WCTV meteorologists say our area has seen one of the driest Marches on record, and this month isn't much better. The drought has begun to affect the area's hay supply.
Dairy farmer Ronnie Walker says like many in our region, a rainfall deficit is making it difficult to stay stocked.
Ronnie said, "We count on it, we got to have it, and there's no way to get around it.”
Walker says he usually goes through about seven bails a day to nourish his cattle.
"They help their digestive system. In our instance we use it to get milk with, so it helps them, which helps produce the appetite of the cow, which increases the dry matter intake, which increases milk production."
The trickle down effect of the hay shortage could cause the price of milk to rise...which already went up 10 to 20 cents last month.
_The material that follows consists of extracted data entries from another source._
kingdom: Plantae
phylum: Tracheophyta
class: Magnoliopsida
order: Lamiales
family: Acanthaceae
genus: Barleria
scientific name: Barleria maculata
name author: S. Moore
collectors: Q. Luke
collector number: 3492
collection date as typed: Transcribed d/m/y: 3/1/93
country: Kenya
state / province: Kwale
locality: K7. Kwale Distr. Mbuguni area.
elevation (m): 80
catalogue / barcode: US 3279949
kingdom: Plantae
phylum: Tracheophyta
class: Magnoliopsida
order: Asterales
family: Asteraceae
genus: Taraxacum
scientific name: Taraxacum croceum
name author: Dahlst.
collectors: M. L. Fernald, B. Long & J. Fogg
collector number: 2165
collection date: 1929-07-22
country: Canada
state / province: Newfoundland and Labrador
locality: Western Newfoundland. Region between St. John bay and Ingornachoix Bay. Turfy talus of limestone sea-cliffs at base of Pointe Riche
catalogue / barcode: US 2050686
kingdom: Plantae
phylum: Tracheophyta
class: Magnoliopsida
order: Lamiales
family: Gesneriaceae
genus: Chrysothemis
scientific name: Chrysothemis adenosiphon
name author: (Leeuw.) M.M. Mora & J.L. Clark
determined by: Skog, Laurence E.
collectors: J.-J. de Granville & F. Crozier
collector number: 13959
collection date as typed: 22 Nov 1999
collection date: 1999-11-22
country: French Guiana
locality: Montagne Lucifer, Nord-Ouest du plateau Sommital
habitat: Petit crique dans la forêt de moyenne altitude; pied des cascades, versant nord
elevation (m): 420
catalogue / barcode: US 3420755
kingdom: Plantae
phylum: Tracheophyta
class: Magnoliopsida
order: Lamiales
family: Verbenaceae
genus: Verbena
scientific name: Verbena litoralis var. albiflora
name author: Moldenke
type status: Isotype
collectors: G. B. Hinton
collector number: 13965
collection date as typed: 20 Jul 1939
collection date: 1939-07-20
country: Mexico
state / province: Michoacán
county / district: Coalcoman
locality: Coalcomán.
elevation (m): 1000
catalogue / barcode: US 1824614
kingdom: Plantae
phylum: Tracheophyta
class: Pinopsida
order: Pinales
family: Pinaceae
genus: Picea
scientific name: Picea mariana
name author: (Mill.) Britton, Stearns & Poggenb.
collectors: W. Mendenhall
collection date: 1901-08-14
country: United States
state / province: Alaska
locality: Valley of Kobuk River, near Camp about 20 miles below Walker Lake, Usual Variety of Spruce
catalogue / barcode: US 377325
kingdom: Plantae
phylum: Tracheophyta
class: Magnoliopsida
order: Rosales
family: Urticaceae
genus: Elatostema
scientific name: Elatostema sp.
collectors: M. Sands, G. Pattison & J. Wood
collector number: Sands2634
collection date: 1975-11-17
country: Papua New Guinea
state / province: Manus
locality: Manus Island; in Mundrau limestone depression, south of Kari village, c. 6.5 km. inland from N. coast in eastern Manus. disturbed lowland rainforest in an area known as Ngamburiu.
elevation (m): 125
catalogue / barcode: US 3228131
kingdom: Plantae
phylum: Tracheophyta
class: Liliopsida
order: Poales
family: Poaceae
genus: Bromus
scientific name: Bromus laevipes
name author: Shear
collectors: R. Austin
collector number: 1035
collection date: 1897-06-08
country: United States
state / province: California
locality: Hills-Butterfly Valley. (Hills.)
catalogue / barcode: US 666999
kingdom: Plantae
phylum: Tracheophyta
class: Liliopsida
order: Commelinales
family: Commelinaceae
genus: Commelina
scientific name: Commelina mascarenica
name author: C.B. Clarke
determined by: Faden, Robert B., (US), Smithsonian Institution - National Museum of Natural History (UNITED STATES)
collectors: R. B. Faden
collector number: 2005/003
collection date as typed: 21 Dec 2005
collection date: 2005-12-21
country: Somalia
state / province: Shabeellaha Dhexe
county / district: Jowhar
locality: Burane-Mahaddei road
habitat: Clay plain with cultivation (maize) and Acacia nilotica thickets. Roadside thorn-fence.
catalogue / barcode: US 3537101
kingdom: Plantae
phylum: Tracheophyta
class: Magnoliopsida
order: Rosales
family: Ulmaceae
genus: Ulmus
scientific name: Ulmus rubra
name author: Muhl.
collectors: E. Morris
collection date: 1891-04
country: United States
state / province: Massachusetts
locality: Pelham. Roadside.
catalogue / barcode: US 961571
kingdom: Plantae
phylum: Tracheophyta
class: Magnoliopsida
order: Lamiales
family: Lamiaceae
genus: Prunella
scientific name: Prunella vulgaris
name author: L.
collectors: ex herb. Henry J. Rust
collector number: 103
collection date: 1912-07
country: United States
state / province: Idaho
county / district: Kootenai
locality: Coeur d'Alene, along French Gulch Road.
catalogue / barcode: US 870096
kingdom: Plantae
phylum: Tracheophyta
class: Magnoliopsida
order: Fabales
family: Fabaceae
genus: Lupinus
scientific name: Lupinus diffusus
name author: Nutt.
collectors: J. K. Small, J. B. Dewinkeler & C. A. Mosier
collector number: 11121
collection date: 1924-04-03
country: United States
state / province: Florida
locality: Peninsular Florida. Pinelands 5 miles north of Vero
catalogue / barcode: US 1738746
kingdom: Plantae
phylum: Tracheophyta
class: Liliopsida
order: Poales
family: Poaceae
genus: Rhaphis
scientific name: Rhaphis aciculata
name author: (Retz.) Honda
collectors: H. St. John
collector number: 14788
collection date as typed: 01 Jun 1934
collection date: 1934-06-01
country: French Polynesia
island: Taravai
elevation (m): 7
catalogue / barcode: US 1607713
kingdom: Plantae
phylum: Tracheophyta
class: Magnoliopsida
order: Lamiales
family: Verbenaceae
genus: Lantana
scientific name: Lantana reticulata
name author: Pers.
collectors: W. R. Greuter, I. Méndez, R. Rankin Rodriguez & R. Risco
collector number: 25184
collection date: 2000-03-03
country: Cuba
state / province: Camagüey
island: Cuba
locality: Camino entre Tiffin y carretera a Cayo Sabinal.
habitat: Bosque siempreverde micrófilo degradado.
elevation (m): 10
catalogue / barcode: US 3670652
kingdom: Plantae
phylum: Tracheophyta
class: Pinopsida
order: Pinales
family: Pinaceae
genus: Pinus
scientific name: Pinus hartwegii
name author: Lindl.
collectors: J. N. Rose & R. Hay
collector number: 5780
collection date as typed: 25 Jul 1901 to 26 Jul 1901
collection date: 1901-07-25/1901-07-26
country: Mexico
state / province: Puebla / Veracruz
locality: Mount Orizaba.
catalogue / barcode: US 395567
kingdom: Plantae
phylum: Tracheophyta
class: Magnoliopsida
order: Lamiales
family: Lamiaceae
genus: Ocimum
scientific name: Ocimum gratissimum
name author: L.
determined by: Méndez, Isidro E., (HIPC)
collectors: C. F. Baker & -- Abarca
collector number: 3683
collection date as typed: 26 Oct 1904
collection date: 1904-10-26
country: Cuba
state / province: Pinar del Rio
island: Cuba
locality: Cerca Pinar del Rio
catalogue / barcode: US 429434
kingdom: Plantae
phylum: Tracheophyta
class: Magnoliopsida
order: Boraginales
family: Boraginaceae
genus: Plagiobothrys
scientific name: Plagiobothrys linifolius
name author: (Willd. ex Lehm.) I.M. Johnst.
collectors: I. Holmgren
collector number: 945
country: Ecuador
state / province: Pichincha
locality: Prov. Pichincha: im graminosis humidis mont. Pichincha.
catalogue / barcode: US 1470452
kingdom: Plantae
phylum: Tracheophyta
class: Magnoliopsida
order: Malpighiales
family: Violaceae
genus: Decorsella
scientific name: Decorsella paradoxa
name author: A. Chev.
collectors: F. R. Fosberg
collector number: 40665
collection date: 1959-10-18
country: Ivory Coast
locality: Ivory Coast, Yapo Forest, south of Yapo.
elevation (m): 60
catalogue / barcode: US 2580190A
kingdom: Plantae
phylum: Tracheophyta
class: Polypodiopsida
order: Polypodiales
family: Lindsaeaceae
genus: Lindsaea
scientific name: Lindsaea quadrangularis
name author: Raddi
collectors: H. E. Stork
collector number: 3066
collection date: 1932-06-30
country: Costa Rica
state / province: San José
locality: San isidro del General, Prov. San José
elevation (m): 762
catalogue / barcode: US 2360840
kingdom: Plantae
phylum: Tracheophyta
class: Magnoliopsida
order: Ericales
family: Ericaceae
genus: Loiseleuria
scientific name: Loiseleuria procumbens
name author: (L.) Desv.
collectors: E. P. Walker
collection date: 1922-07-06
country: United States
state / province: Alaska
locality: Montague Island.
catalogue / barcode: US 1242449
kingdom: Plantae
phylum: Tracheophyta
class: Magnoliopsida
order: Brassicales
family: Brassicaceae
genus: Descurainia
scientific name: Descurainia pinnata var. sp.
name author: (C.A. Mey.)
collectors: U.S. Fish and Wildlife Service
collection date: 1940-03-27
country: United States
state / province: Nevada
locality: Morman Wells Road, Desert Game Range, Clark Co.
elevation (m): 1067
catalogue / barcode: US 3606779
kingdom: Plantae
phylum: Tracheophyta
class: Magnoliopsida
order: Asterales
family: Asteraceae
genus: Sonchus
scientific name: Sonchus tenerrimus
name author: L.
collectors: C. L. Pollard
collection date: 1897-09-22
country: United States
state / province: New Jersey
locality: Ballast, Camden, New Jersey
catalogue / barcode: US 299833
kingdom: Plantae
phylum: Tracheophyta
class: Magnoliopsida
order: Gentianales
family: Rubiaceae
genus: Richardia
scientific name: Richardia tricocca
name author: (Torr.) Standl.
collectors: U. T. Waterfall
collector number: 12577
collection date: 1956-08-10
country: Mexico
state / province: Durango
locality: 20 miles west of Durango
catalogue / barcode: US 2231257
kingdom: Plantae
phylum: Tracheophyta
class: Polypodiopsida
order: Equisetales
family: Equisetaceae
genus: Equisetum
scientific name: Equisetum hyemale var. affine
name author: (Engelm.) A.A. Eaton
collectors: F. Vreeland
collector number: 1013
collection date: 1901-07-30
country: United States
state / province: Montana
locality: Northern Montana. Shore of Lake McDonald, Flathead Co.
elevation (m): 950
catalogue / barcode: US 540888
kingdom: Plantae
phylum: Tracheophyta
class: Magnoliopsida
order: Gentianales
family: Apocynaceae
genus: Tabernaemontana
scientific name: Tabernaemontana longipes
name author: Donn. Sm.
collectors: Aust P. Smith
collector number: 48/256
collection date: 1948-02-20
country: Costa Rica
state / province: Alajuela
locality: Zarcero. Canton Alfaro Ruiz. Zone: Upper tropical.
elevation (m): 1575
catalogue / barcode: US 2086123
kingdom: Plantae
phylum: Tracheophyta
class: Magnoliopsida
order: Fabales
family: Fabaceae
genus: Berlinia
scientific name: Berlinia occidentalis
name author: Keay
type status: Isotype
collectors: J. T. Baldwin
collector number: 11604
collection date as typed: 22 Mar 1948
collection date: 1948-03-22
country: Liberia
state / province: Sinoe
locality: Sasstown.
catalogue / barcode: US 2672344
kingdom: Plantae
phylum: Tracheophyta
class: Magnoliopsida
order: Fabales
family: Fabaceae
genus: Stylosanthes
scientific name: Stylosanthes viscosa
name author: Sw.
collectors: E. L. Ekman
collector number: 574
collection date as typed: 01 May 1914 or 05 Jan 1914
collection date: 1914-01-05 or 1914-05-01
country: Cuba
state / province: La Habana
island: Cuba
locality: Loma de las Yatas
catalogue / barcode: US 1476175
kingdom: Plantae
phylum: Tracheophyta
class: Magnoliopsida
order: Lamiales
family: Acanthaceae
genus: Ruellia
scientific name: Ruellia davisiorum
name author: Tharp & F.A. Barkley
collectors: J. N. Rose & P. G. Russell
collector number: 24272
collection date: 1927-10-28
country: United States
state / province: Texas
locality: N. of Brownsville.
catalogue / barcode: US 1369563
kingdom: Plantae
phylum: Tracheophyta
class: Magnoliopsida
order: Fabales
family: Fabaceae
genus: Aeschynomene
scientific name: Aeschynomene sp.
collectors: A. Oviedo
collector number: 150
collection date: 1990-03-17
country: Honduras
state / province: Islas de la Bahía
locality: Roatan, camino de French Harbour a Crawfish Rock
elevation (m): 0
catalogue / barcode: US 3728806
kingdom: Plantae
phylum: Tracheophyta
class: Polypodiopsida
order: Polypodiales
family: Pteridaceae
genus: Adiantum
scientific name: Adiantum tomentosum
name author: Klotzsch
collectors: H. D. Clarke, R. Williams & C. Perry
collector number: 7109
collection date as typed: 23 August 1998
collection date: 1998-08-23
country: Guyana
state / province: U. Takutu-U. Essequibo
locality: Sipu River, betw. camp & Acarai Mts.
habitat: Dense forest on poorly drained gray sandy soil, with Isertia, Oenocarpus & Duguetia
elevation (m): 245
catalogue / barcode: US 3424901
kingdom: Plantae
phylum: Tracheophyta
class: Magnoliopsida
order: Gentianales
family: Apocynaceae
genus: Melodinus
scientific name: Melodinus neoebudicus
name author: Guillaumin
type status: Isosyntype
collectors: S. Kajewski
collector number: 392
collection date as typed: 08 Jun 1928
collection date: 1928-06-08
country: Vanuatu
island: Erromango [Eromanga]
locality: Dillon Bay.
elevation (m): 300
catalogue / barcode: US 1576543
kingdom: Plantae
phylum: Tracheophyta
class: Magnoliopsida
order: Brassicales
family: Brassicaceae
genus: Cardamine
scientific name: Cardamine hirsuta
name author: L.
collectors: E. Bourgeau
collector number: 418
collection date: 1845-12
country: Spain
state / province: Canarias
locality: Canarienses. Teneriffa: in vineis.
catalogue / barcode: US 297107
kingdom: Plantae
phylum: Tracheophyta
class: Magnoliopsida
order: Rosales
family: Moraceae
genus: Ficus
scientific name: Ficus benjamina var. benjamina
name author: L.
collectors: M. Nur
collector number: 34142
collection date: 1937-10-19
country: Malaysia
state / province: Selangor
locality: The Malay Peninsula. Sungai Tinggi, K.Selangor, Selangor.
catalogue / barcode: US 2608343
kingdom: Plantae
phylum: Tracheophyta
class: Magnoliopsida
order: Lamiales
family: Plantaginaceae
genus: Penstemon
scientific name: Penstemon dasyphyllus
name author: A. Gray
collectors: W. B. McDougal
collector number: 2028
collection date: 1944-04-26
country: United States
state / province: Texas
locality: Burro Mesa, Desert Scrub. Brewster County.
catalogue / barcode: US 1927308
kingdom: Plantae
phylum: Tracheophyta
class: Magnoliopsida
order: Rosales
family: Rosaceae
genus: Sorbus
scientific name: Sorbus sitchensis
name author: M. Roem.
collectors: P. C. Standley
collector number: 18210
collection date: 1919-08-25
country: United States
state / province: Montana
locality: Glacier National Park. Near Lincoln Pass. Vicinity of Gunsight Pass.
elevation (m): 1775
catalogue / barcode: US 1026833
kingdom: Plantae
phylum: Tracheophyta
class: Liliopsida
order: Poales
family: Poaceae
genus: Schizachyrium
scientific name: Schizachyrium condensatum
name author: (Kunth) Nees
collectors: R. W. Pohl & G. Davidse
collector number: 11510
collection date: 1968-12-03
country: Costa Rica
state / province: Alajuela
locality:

Dora Cullers, a Madison County resident, said, "The price is already high enough. I don't think it should go any higher. We should be getting some down prices. I know we can't make the rain come but we need more rain."
Eyewitness News meteorologists say the rainfall deficit for 2007 is nine and a third inches, and one and a half inches for April so far.
Ronnie added, "Water is the blood. Without it it's hard to grow anything."
Walker says it would take 20 inches of rain to bring moisture back to normal ranges. Our area's forecast doesn't show relief for another week or so.